[What you will do]
Each line starting at the one that contains "right shoulder: (907, 205, 8)" and ending at the one that contains "left shoulder: (819, 207, -16)" must be returned exactly, and the rest of the listing is left out.

[Given data]
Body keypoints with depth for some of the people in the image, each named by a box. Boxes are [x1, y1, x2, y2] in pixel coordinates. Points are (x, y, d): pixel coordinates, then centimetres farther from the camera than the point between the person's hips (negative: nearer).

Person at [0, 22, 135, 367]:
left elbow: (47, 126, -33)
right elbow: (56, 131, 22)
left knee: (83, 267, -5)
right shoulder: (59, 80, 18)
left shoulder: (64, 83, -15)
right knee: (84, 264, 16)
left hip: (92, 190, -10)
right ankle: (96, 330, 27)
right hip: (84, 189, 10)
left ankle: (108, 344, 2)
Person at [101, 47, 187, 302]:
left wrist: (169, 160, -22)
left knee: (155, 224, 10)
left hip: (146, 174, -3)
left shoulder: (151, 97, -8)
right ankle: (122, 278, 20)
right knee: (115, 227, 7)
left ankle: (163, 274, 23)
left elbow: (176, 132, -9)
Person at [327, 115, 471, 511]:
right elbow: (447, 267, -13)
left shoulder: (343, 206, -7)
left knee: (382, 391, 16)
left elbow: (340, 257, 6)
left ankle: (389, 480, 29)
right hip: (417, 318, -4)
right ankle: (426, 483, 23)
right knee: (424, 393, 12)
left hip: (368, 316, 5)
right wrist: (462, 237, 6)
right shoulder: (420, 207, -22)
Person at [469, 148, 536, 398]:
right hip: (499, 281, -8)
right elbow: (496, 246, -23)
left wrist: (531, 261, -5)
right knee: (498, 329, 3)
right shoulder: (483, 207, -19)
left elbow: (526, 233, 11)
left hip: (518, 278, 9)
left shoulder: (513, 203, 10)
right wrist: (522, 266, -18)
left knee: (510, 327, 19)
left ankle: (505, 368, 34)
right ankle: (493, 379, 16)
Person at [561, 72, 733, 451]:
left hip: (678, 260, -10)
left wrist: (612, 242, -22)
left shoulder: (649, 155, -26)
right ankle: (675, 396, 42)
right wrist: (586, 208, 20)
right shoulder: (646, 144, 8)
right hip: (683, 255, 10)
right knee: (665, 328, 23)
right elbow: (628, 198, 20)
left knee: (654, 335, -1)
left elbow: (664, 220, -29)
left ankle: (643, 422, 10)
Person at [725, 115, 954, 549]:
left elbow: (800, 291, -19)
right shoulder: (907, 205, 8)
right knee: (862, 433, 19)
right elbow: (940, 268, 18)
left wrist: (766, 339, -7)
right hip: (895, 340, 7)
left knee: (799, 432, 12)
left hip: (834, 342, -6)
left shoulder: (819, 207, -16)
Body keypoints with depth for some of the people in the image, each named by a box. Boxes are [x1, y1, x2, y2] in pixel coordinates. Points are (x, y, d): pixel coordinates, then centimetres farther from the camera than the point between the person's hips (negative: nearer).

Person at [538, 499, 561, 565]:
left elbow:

--

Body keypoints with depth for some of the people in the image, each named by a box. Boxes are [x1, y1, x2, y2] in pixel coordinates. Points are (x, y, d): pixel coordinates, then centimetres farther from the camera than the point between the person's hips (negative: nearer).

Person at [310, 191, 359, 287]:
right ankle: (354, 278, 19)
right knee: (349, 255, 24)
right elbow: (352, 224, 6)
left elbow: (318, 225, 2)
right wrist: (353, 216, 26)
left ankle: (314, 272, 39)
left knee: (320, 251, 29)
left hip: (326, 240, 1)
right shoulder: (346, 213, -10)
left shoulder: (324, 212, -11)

==

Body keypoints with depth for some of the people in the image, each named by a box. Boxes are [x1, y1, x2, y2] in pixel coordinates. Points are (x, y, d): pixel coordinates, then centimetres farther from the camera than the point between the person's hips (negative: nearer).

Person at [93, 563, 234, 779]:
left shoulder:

[Answer]
right shoulder: (907, 205, 8)
right knee: (862, 433, 19)
right elbow: (940, 268, 18)
left wrist: (766, 339, -7)
right hip: (895, 340, 7)
left knee: (799, 432, 12)
left hip: (834, 342, -6)
left shoulder: (819, 207, -16)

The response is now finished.